There’s a remote chance the apostles were quoting the Law, but stretched the heck out of their translation. But it’s remote. The nouns and verbs and meanings all point us to the Isaiah passage.

The context? People who aren’t even listening to God. His priests and prophets are too drunk to be any help. Is 28.9-10 To them, God bores ’em. Wisdom bores ’em.

Isaiah 28.13 KWL
To them, the LORD’s message is “command command command, rule rule rule.”
Applied a little here, a little there—
thus they walk and stumble backward, break, get ensnared, get captured.

They don’t wanna use their heads. They want a religion that’s purely about what feels good. Not about doing good.

That’s what any feel-good form of Christianity threatens to turn into. Not just Christians who speak in tongues and nothing more: Any church which prioritizes how Christianity makes ’em feel, over how Christianity leads us to follow Jesus.

Take one of those churches which focuses on their doctrines.
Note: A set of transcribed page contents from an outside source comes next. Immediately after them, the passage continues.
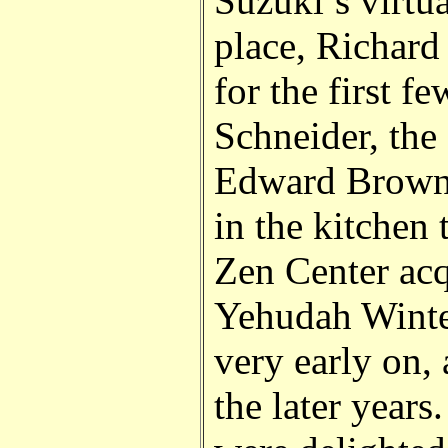
Suzuki’s virtu
place, Richard 
for the first f
Schneider, the 
Edward Brown
in the kitchen 
Zen Center acq
Yehudah Winte
very early on,
the later years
They take a lot of joy and pride in being right. Frequently they’ll indulge in fighting other Christians, and churches, and pagans too—in denouncing the world around them for being wrong. Because to them, doctrine is what Christianity’s all about: If we believe all the right things, we’ll know we’re elect.

How’re these folks doing at following Jesus? Well they suck. ’Cause instead of producing the Spirit’s fruit, they’re argumentative and needlessly divisive. And don’t love their neighbors. And don’t realize this is a giant problem… because it feels so good to be right.

Nope, it’s not just a problem in churches which overdo tongues. It’s a snare all sorts of Christians stumble into.

So Christians, don’t be dumb. Don’t be distracted by emotion. Don’t dismiss it either. Be holistic.